◆ Your task
Copy the listing below from the line with "ικανότητα… μου επιτέθηκε. Είπε" up to and including the line with "3. CHỈ SỐ THẾ HỆ", keeping every line unchanged. Leave the pictures out of your answer.

◆ Listed entries
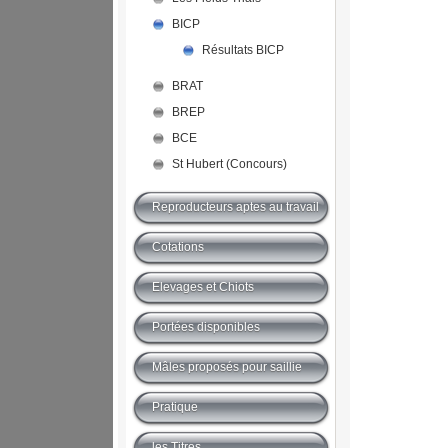
BICP
Résultats BICP
BRAT
BREP
BCE
St Hubert (Concours)
Reproducteurs aptes au travail
Cotations
Elevages et Chiots
Portées disponibles
Mâles proposés pour saillie
Pratique
les Titres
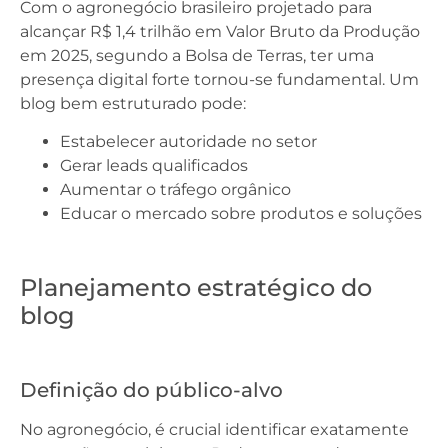
Com o agronegócio brasileiro projetado para
alcançar R$ 1,4 trilhão em Valor Bruto da Produção
em 2025, segundo a Bolsa de Terras, ter uma
presença digital forte tornou-se fundamental. Um
blog bem estruturado pode:
Estabelecer autoridade no setor
Gerar leads qualificados
Aumentar o tráfego orgânico
Educar o mercado sobre produtos e soluções
Planejamento estratégico do
blog
Definição do público-alvo
No agronegócio, é crucial identificar exatamente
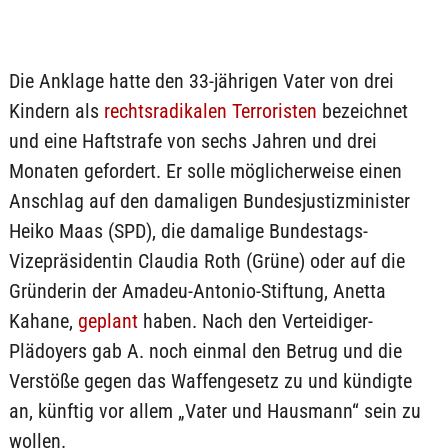
Die Anklage hatte den 33-jährigen Vater von drei
Kindern als
rechtsradikalen Terroristen
bezeichnet
und eine Haftstrafe von sechs Jahren und drei
Monaten gefordert. Er solle möglicherweise einen
Anschlag auf den damaligen Bundesjustizminister
Heiko Maas (SPD), die damalige Bundestags-
Vizepräsidentin Claudia Roth (Grüne) oder auf die
Gründerin der Amadeu-Antonio-Stiftung, Anetta
Kahane,
geplant
haben. Nach den Verteidiger-
Plädoyers gab A. noch einmal den Betrug und die
Verstöße gegen das Waffengesetz zu und kündigte
an, künftig vor allem „Vater und Hausmann“ sein zu
wollen.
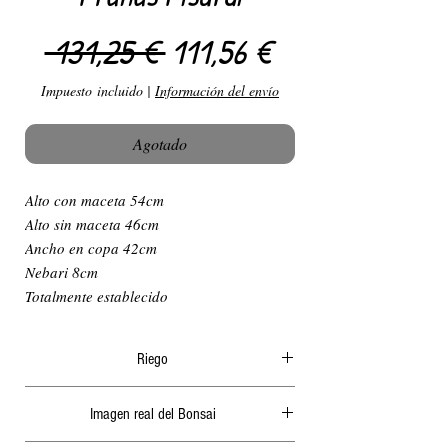
Precio
Precio de ofer
 131,25 € 
111,56 €
Impuesto incluido
|
Información del envío
Agotado
Alto con maceta 54cm
Alto sin maceta 46cm
Ancho en copa 42cm
Nebari 8cm
Totalmente establecido
Riego
El riego en verano ha de ser diario y
Imagen real del Bonsai
abundante, generalmente por la mañana o a
ultima hora de la tarde, nunca cuando le de el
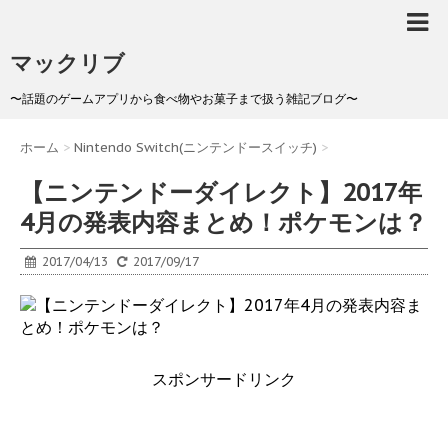
マックリブ
〜話題のゲームアプリから食べ物やお菓子まで扱う雑記ブログ〜
ホーム
>
Nintendo Switch(ニンテンドースイッチ)
>
【ニンテンドーダイレクト】2017年
4月の発表内容まとめ！ポケモンは？
2017/04/13
2017/09/17
スポンサードリンク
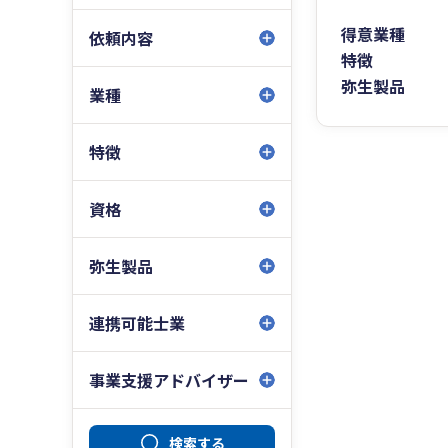
得意業種
依頼内容
特徴
弥生製品
業種
特徴
資格
弥生製品
連携可能士業
事業支援アドバイザー
検索する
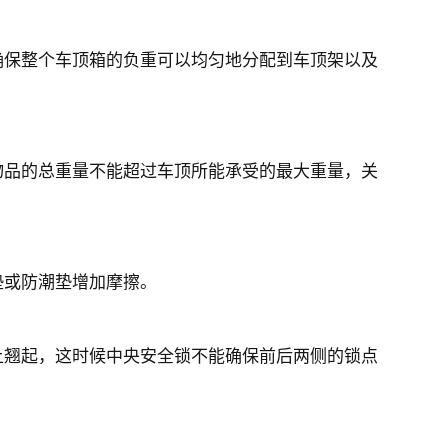
保整个车顶箱的负重可以均匀地分配到车顶架以及
品的总重量不能超过车顶所能承受的最大重量，关
或防潮垫增加摩擦。
翘起，这时候中央安全锁不能确保前后两侧的锁点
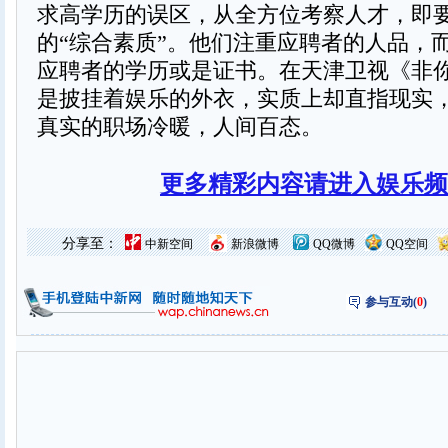
求高学历的误区，从全方位考察人才，即
的“综合素质”。他们注重应聘者的人品，
应聘者的学历或是证书。在天津卫视《非
是披挂着娱乐的外衣，实质上却直指现实
真实的职场冷暖，人间百态。
更多精彩内容请进入娱乐频
分享至：
中新空间
新浪微博
QQ微博
QQ空间
参与互动(
0
)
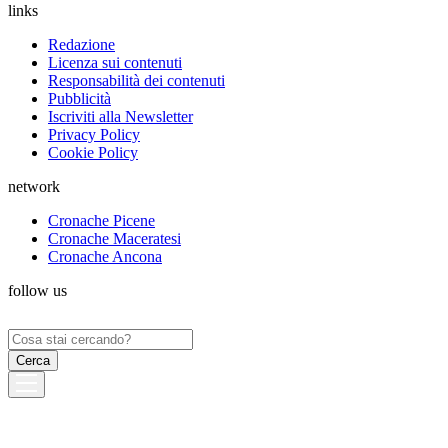
links
Redazione
Licenza sui contenuti
Responsabilità dei contenuti
Pubblicità
Iscriviti alla Newsletter
Privacy Policy
Cookie Policy
network
Cronache Picene
Cronache Maceratesi
Cronache Ancona
follow us
Ricerca
per:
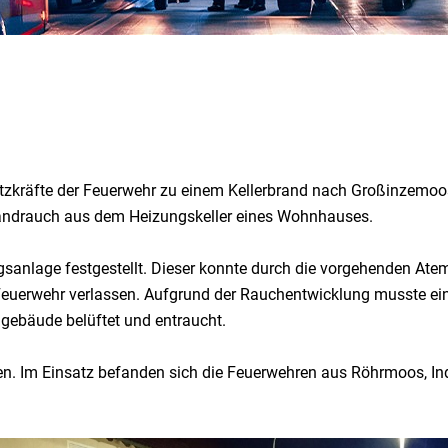
zkräfte der Feuerwehr zu einem Kellerbrand nach Großinzemoo
 Brandrauch aus dem Heizungskeller eines Wohnhauses.
sanlage festgestellt. Dieser konnte durch die vorgehenden Atem
 Feuerwehr verlassen. Aufgrund der Rauchentwicklung musste ei
ebäude belüftet und entraucht.
en. Im Einsatz befanden sich die Feuerwehren aus Röhrmoos, Ind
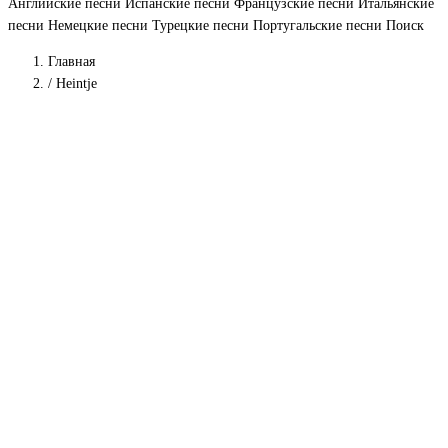
Английские песни
Испанские песни
Французские песни
Итальянские
песни
Немецкие песни
Турецкие песни
Португальские песни
Поиск
Главная
/
Heintje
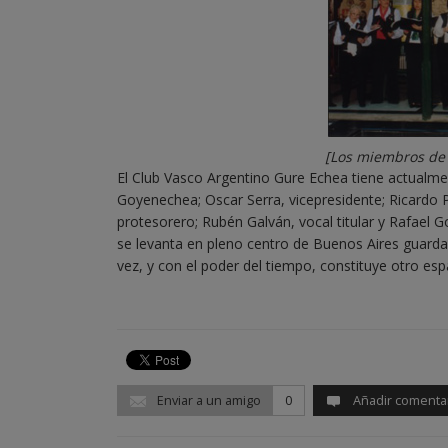
[Los miembros de 
El Club Vasco Argentino Gure Echea tiene actualmen
Goyenechea; Oscar Serra, vicepresidente; Ricardo P
protesorero; Rubén Galván, vocal titular y Rafael G
se levanta en pleno centro de Buenos Aires guarda
vez, y con el poder del tiempo, constituye otro esp
Enviar a un amigo
0
Añadir comenta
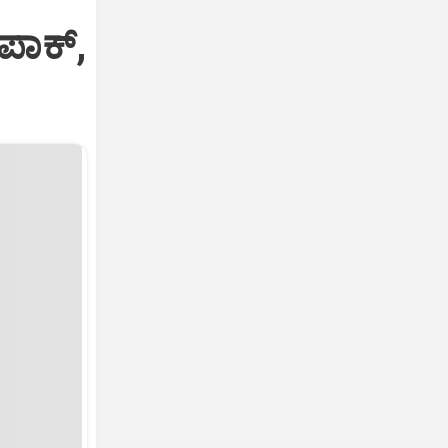
ಪಾಕ್‌,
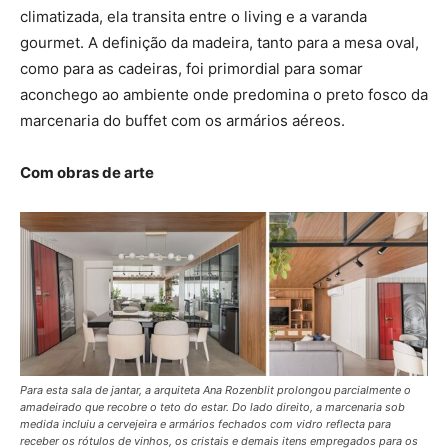
climatizada, ela transita entre o living e a varanda
gourmet. A definição da madeira, tanto para a mesa oval,
como para as cadeiras, foi primordial para somar
aconchego ao ambiente onde predomina o preto fosco da
marcenaria do buffet com os armários aéreos.
Com obras de arte
Para esta sala de jantar, a arquiteta Ana Rozenblit prolongou parcialmente o
amadeirado que recobre o teto do estar. Do lado direito, a marcenaria sob
medida incluiu a cervejeira e armários fechados com vidro reflecta para
receber os rótulos de vinhos, os cristais e demais itens empregados para os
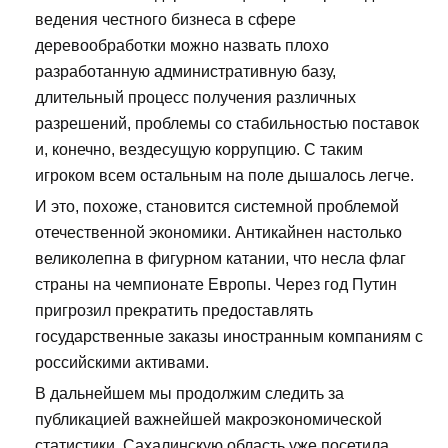
ведения честного бизнеса в сфере
деревообработки можно назвать плохо
разработанную административную базу,
длительный процесс получения различных
разрешений, проблемы со стабильностью поставок
и, конечно, вездесущую коррупцию. С таким
игроком всем остальным на поле дышалось легче.
И это, похоже, становится системной проблемой
отечественной экономики. Антикайнен настолько
великолепна в фигурном катании, что несла флаг
страны на чемпионате Европы. Через год Путин
пригрозил прекратить предоставлять
государственные заказы иностранным компаниям с
российскими активами.
В дальнейшем мы продолжим следить за
публикацией важнейшей макроэкономической
статистики. Сахалинскую область уже посетила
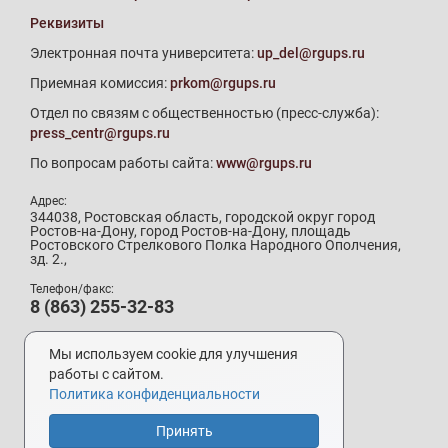
Реквизиты
Электронная почта университета:
up_del@rgups.ru
Приемная комиссия:
prkom@rgups.ru
Отдел по связям с общественностью (пресс-служба):
press_centr@rgups.ru
По вопросам работы сайта:
www@rgups.ru
Адрес:
344038, Ростовская область, городской округ город
Ростов-на-Дону, город Ростов-на-Дону, площадь
Ростовского Стрелкового Полка Народного Ополчения,
зд. 2.,
Телефон/факс:
8 (863) 255-32-83
Телефон приемной комиссии:
8 (800) 707-19-29
Мы используем cookie для улучшения
8 (863) 272-64-88
работы с сайтом.
Политика конфиденциальности
Принять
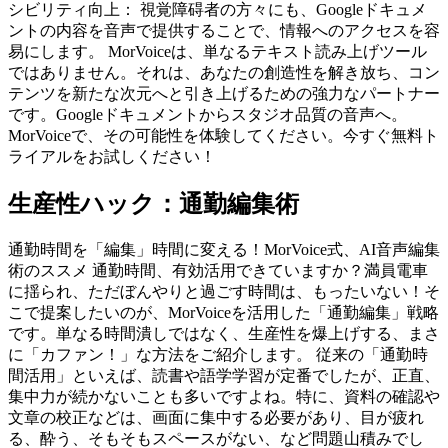
シビリティ向上： 視覚障碍者の方々にも、Googleドキュメ
ントの内容を音声で提供することで、情報へのアクセスを容
易にします。 MorVoiceは、単なるテキスト読み上げツール
ではありません。それは、あなたの創造性を解き放ち、コン
テンツを新たな次元へと引き上げるための強力なパートナー
です。Googleドキュメントからスタジオ品質の音声へ。
MorVoiceで、その可能性を体験してください。今すぐ無料ト
ライアルをお試しください！
生産性ハック：通勤編集術
通勤時間を「編集」時間に変える！MorVoice式、AI音声編集
術のススメ 通勤時間、有効活用できていますか？満員電車
に揺られ、ただぼんやりと過ごす時間は、もったいない！そ
こで提案したいのが、MorVoiceを活用した「通勤編集」戦略
です。単なる時間潰しではなく、生産性を爆上げする、まさ
に「カファン！」な方法をご紹介します。 従来の「通勤時
間活用」といえば、読書や語学学習が定番でしたが、正直、
集中力が続かないことも多いですよね。特に、資料の確認や
文章の校正などは、画面に集中する必要があり、目が疲れ
る、酔う、そもそもスペースがない、など問題山積みでし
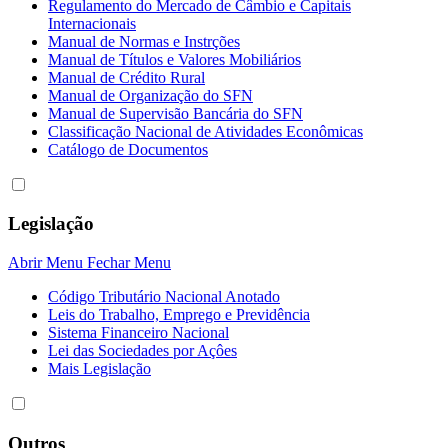
Regulamento do Mercado de Câmbio e Capitais
Internacionais
Manual de Normas e Instrções
Manual de Títulos e Valores Mobiliários
Manual de Crédito Rural
Manual de Organização do SFN
Manual de Supervisão Bancária do SFN
Classificação Nacional de Atividades Econômicas
Catálogo de Documentos
Legislação
Abrir Menu
Fechar Menu
Código Tributário Nacional Anotado
Leis do Trabalho, Emprego e Previdência
Sistema Financeiro Nacional
Lei das Sociedades por Açôes
Mais Legislação
Outros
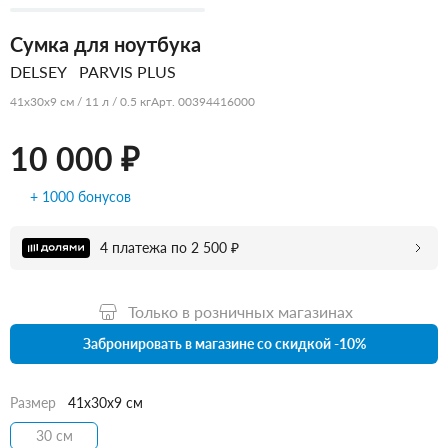
Сумка для ноутбука
DELSEY
PARVIS PLUS
41x30x9 см / 11 л / 0.5 кг
Арт. 00394416000
10 000 ₽
+ 1000 бонусов
4 платежа по 2 500 ₽
Только в розничных магазинах
Забронировать в магазине со скидкой -10%
Размер
41x30x9 см
30 см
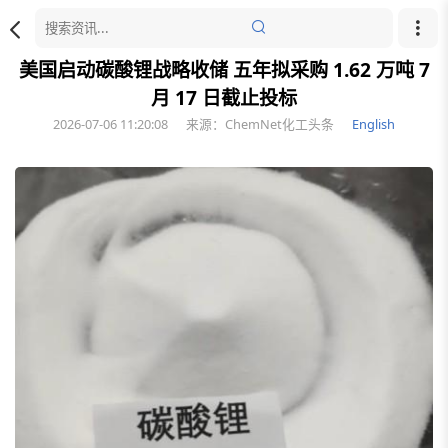
美国启动碳酸锂战略收储 五年拟采购 1.62 万吨 7
月 17 日截止投标
2026-07-06 11:20:08
来源：ChemNet化工头条
English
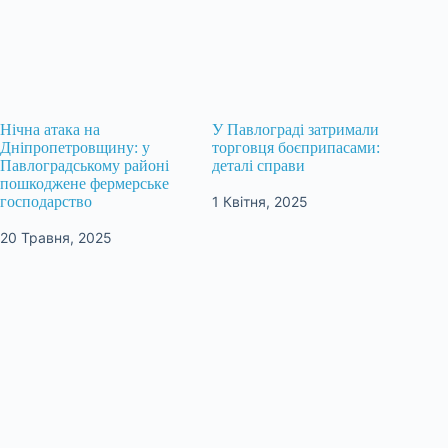
Нічна атака на
У Павлограді затримали
Дніпропетровщину: у
торговця боєприпасами:
Павлоградському районі
деталі справи
пошкоджене фермерське
1 Квітня, 2025
господарство
20 Травня, 2025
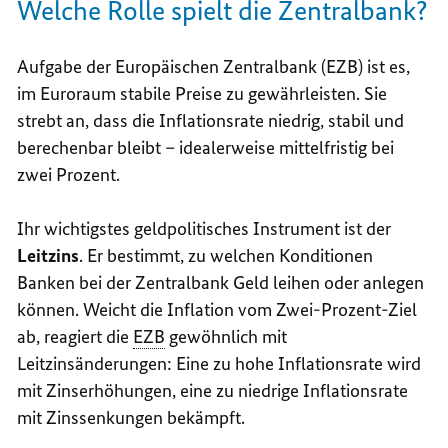
Welche Rolle spielt die Zentralbank?
Aufgabe der Europäischen Zentralbank (EZB) ist es,
im Euroraum stabile Preise zu gewährleisten. Sie
strebt an, dass die Inflationsrate niedrig, stabil und
berechenbar bleibt – idealerweise mittelfristig bei
zwei Prozent.
Ihr wichtigstes geldpolitisches Instrument ist der
Leitzins
. Er bestimmt, zu welchen Konditionen
Banken bei der Zentralbank Geld leihen oder anlegen
können. Weicht die Inflation vom Zwei-Prozent-Ziel
ab, reagiert die
EZB
gewöhnlich mit
Leitzinsänderungen: Eine zu hohe Inflationsrate wird
mit Zinserhöhungen, eine zu niedrige Inflationsrate
mit Zinssenkungen bekämpft.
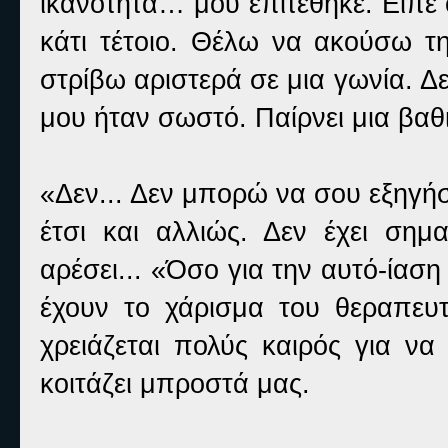
ικανότητα… μου επιτέθηκε. Είπε 
κάτι τέτοιο. Θέλω να ακούσω τ
στρίβω αριστερά σε μια γωνία. Δ
μου ήταν σωστό. Παίρνει μια βαθ
«Δεν... Δεν μπορώ να σου εξηγήσ
έτσι και αλλιώς. Δεν έχει ση
αρέσει... «Όσο για την αυτό-ίαση
έχουν το χάρισμα του θεραπευ
χρειάζεται πολύς καιρός για να
κοιτάζει μπροστά μας.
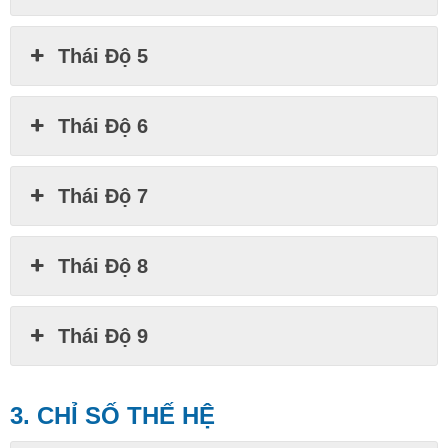
Thái Độ 5
Thái Độ 6
Thái Độ 7
Thái Độ 8
Thái Độ 9
3. CHỈ SỐ THẾ HỆ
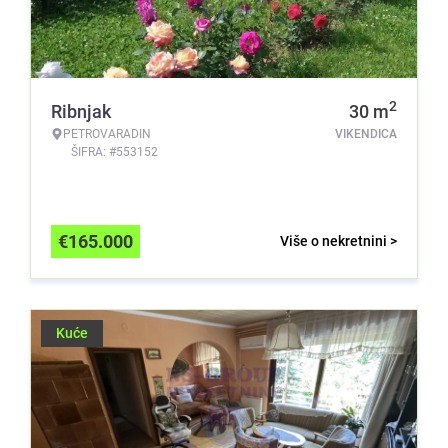
2
Ribnjak
30
m
PETROVARADIN
VIKENDICA
ŠIFRA: #553152
€
165.000
Više o nekretnini >
Kuće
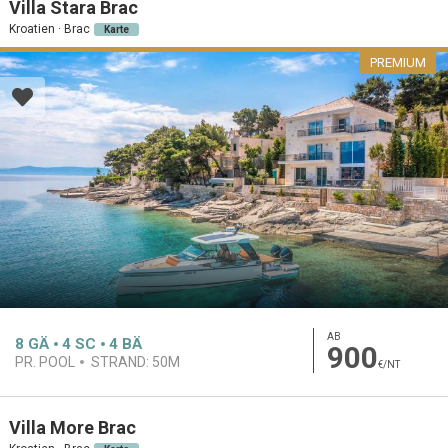
Villa Stara Brac
Kroatien · Brac
Karte
PREMIUM
AB
8
GÄ
4
SC
4
BÄ
900
PR. POOL
STRAND:
50M
€/NT
Villa More Brac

◆ Written response
ικανότητα… μου επιτέθηκε. Είπε 
κάτι τέτοιο. Θέλω να ακούσω τ
στρίβω αριστερά σε μια γωνία. Δ
μου ήταν σωστό. Παίρνει μια βαθ
«Δεν... Δεν μπορώ να σου εξηγήσ
έτσι και αλλιώς. Δεν έχει ση
αρέσει... «Όσο για την αυτό-ίαση
έχουν το χάρισμα του θεραπευ
χρειάζεται πολύς καιρός για να
κοιτάζει μπροστά μας.
Thái Độ 5
Thái Độ 6
Thái Độ 7
Thái Độ 8
Thái Độ 9
3. CHỈ SỐ THẾ HỆ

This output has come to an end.